It has been emphasized that antidepressants are not contraindicated during pregnancy, although use of paroxetine is not preferable [Stewart, 2011; Koren and Nordeng, 2012]. To avoid feelings of guilt women, have to make their own decision to (dis)continue the antidepressant, together with their partner. In consultation with the physician, Alisertib concentration Patients can consider the possibilities of discontinuing or decreasing the dose in late pregnancy. Inhibitors,research,lifescience,medical This to mitigate the risk of persistent pulmonary hypertension of the newborn infant (PPHN) or withdrawal syndrome [Koren and Nordeng, 2012]. Women and their newborns included in the POP protocol were observed for at least

the first 48 hours after birth. Study population Women ≥18 years were included during the first trimester of pregnancy after signing informed consent if it was to be expected that

antidepressant medication would be used throughout all trimesters. Patients who were incapable of following the study protocol according to the attending Inhibitors,research,lifescience,medical specialist from the POP protocol were excluded. Adherence assessment To assess a daily practice method compared to MEMS, we used three different adherence methods: pill count, Beliefs about Medicine questionnaire (BMQ) and blood level monitoring. Medication Event Monitoring System The bottles were filled with the antidepressants Inhibitors,research,lifescience,medical with a MEMS 6 TrackCap 38 mm (Aardex Group Ltd, Switzerland) for 4 periods of 3 months.
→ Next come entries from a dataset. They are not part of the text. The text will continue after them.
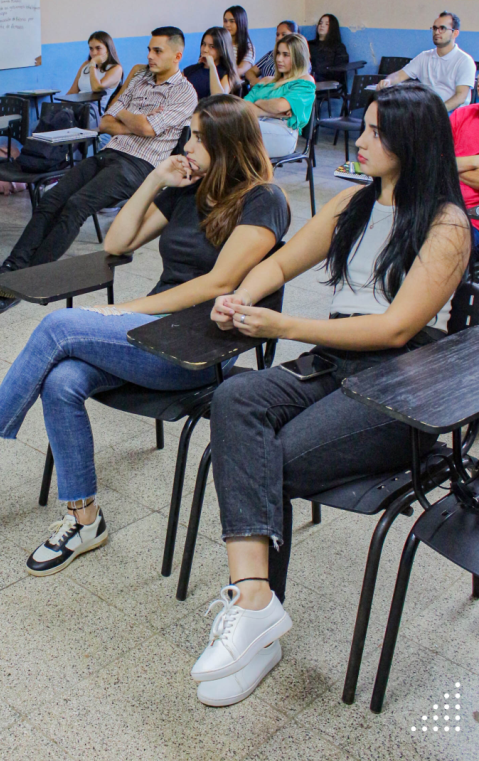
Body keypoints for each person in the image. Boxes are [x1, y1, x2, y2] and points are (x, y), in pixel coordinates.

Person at [0, 95, 290, 577]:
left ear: (228, 144)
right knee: (62, 381)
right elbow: (116, 243)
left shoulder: (263, 200)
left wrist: (124, 311)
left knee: (59, 325)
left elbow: (218, 284)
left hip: (200, 348)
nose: (188, 144)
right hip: (152, 333)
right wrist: (155, 181)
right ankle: (84, 520)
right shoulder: (191, 187)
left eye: (200, 137)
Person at [188, 83, 470, 708]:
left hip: (402, 383)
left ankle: (255, 617)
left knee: (265, 460)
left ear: (412, 142)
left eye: (374, 132)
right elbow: (283, 262)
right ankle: (256, 602)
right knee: (235, 399)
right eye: (364, 128)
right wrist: (246, 293)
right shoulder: (354, 203)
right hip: (335, 362)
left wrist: (283, 325)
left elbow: (396, 327)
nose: (360, 140)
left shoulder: (448, 225)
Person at [0, 27, 198, 314]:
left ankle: (25, 283)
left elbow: (146, 127)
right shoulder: (140, 78)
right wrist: (134, 119)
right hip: (108, 154)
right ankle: (11, 267)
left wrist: (128, 117)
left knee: (76, 206)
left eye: (157, 51)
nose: (149, 56)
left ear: (177, 55)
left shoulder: (185, 92)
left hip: (138, 166)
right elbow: (105, 121)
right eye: (149, 50)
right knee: (51, 199)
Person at [377, 12, 475, 112]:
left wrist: (438, 111)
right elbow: (400, 75)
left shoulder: (464, 61)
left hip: (452, 113)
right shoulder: (424, 56)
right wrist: (388, 81)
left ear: (455, 33)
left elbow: (460, 96)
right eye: (435, 28)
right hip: (425, 110)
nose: (437, 32)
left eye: (442, 28)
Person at [244, 33, 315, 157]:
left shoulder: (305, 81)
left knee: (237, 129)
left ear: (298, 57)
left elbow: (280, 106)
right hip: (255, 124)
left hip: (283, 132)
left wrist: (259, 102)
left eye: (285, 55)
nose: (279, 59)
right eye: (278, 53)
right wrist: (270, 112)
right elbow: (242, 108)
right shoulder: (266, 80)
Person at [450, 102, 479, 251]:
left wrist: (447, 167)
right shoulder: (460, 115)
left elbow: (439, 164)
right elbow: (433, 159)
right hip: (441, 205)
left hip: (473, 220)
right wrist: (474, 161)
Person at [183, 27, 240, 99]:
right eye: (204, 44)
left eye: (212, 46)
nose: (205, 50)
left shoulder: (227, 74)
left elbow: (218, 99)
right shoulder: (191, 70)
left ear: (222, 50)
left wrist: (212, 66)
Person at [67, 31, 123, 103]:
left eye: (98, 48)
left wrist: (93, 64)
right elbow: (72, 92)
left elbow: (96, 87)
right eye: (91, 49)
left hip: (94, 109)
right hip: (77, 106)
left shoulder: (116, 69)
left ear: (108, 49)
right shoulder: (85, 65)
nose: (94, 53)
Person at [244, 21, 299, 88]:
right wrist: (256, 82)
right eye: (277, 34)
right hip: (260, 91)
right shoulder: (270, 54)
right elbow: (250, 72)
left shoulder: (297, 58)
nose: (279, 38)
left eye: (283, 34)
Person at [307, 13, 349, 82]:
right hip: (309, 79)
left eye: (327, 24)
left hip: (328, 82)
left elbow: (339, 70)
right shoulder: (309, 45)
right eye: (320, 23)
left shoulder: (338, 47)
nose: (322, 26)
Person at [223, 6, 255, 79]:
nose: (227, 25)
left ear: (241, 23)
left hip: (236, 85)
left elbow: (241, 70)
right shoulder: (220, 44)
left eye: (232, 21)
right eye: (225, 21)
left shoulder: (248, 47)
The MEMS bottles together with a diary to record deviations in intake of their antidepressant were supplied after inclusion. Patients were instructed to open the Inhibitors,research,lifescience,medical MEMS bottle only when they intended to take their medication. The patients

were made aware of the MEMS cap function prior to the start of the study. After the first supply, the patient was responsible during the rest of the study period for collecting the antidepressant at the hospital pharmacy. Primary investigators were not involved in dispensing study medication to avoid triggers for adherence. MEMS packages were analysed Inhibitors,research,lifescience,medical at the end of the study period with Powerview® (Aardex Group Ltd, Switzerland). Additional events, such as opening for refill or by accident, were removed from the MEMS data prior to analysis, according to dispensing protocols and notes from diaries. As an indicator to measure the adherence with MEMS we used dose-time, defined as the percentage of doses taken on schedule within 25% of the expected time interval (e.g. one-daily these dose should be taken 24 ± 6 hours apart) [Claxton et al. 2001]. The cut-off point for MEMS for good adherence was ≥80% [Brook et al. 2006]. Pill count Pill count was calculated at the end of the study program and the adherence was measured as: % Pill count = (number of prescribed pills − number of pills left in the bottle)/(number of days between dispensing date and return date of pill bottle) × 100. The cut-off point for good adherence was ≥90% [van Onzenoort et al. 2011].